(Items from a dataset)
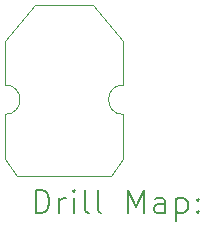
<source format=gbr>
%TF.GenerationSoftware,KiCad,Pcbnew,8.0.4*%
%TF.CreationDate,2024-08-04T10:49:13-05:00*%
%TF.ProjectId,DRV5055A4_Test_Board_V0.1,44525635-3035-4354-9134-5f546573745f,rev?*%
%TF.SameCoordinates,Original*%
%TF.FileFunction,Drillmap*%
%TF.FilePolarity,Positive*%
%FSLAX45Y45*%
G04 Gerber Fmt 4.5, Leading zero omitted, Abs format (unit mm)*
G04 Created by KiCad (PCBNEW 8.0.4) date 2024-08-04 10:49:13*
%MOMM*%
%LPD*%
G01*
G04 APERTURE LIST*
%ADD10C,0.050000*%
%ADD11C,0.200000*%
G04 APERTURE END LIST*
D10*
X2850000Y-2812500D02*
X2850000Y-3187500D01*
X1950000Y-3337500D02*
X2750000Y-3337500D01*
X1850000Y-2187500D02*
X2100000Y-1887500D01*
X1850000Y-2562500D02*
X1850000Y-2187500D01*
X2100000Y-1887500D02*
X2590000Y-1887500D01*
X1950000Y-3337500D02*
X1850000Y-3187500D01*
X2850000Y-2187500D02*
X2850000Y-2562500D01*
X2850000Y-2812500D02*
G75*
G02*
X2850000Y-2562500I0J125000D01*
G01*
X2850000Y-3187500D02*
X2750000Y-3337500D01*
X1850000Y-2562500D02*
G75*
G02*
X1850000Y-2812500I0J-125000D01*
G01*
X2590000Y-1887500D02*
X2850000Y-2187500D01*
X1850000Y-3187500D02*
X1850000Y-2812500D01*
D11*
X2108277Y-3651484D02*
X2108277Y-3451484D01*
X2108277Y-3451484D02*
X2155896Y-3451484D01*
X2155896Y-3451484D02*
X2184467Y-3461008D01*
X2184467Y-3461008D02*
X2203515Y-3480055D01*
X2203515Y-3480055D02*
X2213039Y-3499103D01*
X2213039Y-3499103D02*
X2222563Y-3537198D01*
X2222563Y-3537198D02*
X2222563Y-3565769D01*
X2222563Y-3565769D02*
X2213039Y-3603865D01*
X2213039Y-3603865D02*
X2203515Y-3622912D01*
X2203515Y-3622912D02*
X2184467Y-3641960D01*
X2184467Y-3641960D02*
X2155896Y-3651484D01*
X2155896Y-3651484D02*
X2108277Y-3651484D01*
X2308277Y-3651484D02*
X2308277Y-3518150D01*
X2308277Y-3556246D02*
X2317801Y-3537198D01*
X2317801Y-3537198D02*
X2327324Y-3527674D01*
X2327324Y-3527674D02*
X2346372Y-3518150D01*
X2346372Y-3518150D02*
X2365420Y-3518150D01*
X2432086Y-3651484D02*
X2432086Y-3518150D01*
X2432086Y-3451484D02*
X2422563Y-3461008D01*
X2422563Y-3461008D02*
X2432086Y-3470531D01*
X2432086Y-3470531D02*
X2441610Y-3461008D01*
X2441610Y-3461008D02*
X2432086Y-3451484D01*
X2432086Y-3451484D02*
X2432086Y-3470531D01*
X2555896Y-3651484D02*
X2536848Y-3641960D01*
X2536848Y-3641960D02*
X2527324Y-3622912D01*
X2527324Y-3622912D02*
X2527324Y-3451484D01*
X2660658Y-3651484D02*
X2641610Y-3641960D01*
X2641610Y-3641960D02*
X2632086Y-3622912D01*
X2632086Y-3622912D02*
X2632086Y-3451484D01*
X2889229Y-3651484D02*
X2889229Y-3451484D01*
X2889229Y-3451484D02*
X2955896Y-3594341D01*
X2955896Y-3594341D02*
X3022562Y-3451484D01*
X3022562Y-3451484D02*
X3022562Y-3651484D01*
X3203515Y-3651484D02*
X3203515Y-3546722D01*
X3203515Y-3546722D02*
X3193991Y-3527674D01*
X3193991Y-3527674D02*
X3174943Y-3518150D01*
X3174943Y-3518150D02*
X3136848Y-3518150D01*
X3136848Y-3518150D02*
X3117801Y-3527674D01*
X3203515Y-3641960D02*
X3184467Y-3651484D01*
X3184467Y-3651484D02*
X3136848Y-3651484D01*
X3136848Y-3651484D02*
X3117801Y-3641960D01*
X3117801Y-3641960D02*
X3108277Y-3622912D01*
X3108277Y-3622912D02*
X3108277Y-3603865D01*
X3108277Y-3603865D02*
X3117801Y-3584817D01*
X3117801Y-3584817D02*
X3136848Y-3575293D01*
X3136848Y-3575293D02*
X3184467Y-3575293D01*
X3184467Y-3575293D02*
X3203515Y-3565769D01*
X3298753Y-3518150D02*
X3298753Y-3718150D01*
X3298753Y-3527674D02*
X3317801Y-3518150D01*
X3317801Y-3518150D02*
X3355896Y-3518150D01*
X3355896Y-3518150D02*
X3374943Y-3527674D01*
X3374943Y-3527674D02*
X3384467Y-3537198D01*
X3384467Y-3537198D02*
X3393991Y-3556246D01*
X3393991Y-3556246D02*
X3393991Y-3613388D01*
X3393991Y-3613388D02*
X3384467Y-3632436D01*
X3384467Y-3632436D02*
X3374943Y-3641960D01*
X3374943Y-3641960D02*
X3355896Y-3651484D01*
X3355896Y-3651484D02*
X3317801Y-3651484D01*
X3317801Y-3651484D02*
X3298753Y-3641960D01*
X3479705Y-3632436D02*
X3489229Y-3641960D01*
X3489229Y-3641960D02*
X3479705Y-3651484D01*
X3479705Y-3651484D02*
X3470182Y-3641960D01*
X3470182Y-3641960D02*
X3479705Y-3632436D01*
X3479705Y-3632436D02*
X3479705Y-3651484D01*
X3479705Y-3527674D02*
X3489229Y-3537198D01*
X3489229Y-3537198D02*
X3479705Y-3546722D01*
X3479705Y-3546722D02*
X3470182Y-3537198D01*
X3470182Y-3537198D02*
X3479705Y-3527674D01*
X3479705Y-3527674D02*
X3479705Y-3546722D01*
M02*

</source>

Your instructions:
Output exactly what runs from the line with "X3355896Y-3651484D02*" to the final line above, both lines included, and nothing else.

Answer to this exercise:
X3355896Y-3651484D02*
X3317801Y-3651484D01*
X3317801Y-3651484D02*
X3298753Y-3641960D01*
X3479705Y-3632436D02*
X3489229Y-3641960D01*
X3489229Y-3641960D02*
X3479705Y-3651484D01*
X3479705Y-3651484D02*
X3470182Y-3641960D01*
X3470182Y-3641960D02*
X3479705Y-3632436D01*
X3479705Y-3632436D02*
X3479705Y-3651484D01*
X3479705Y-3527674D02*
X3489229Y-3537198D01*
X3489229Y-3537198D02*
X3479705Y-3546722D01*
X3479705Y-3546722D02*
X3470182Y-3537198D01*
X3470182Y-3537198D02*
X3479705Y-3527674D01*
X3479705Y-3527674D02*
X3479705Y-3546722D01*
M02*

</source>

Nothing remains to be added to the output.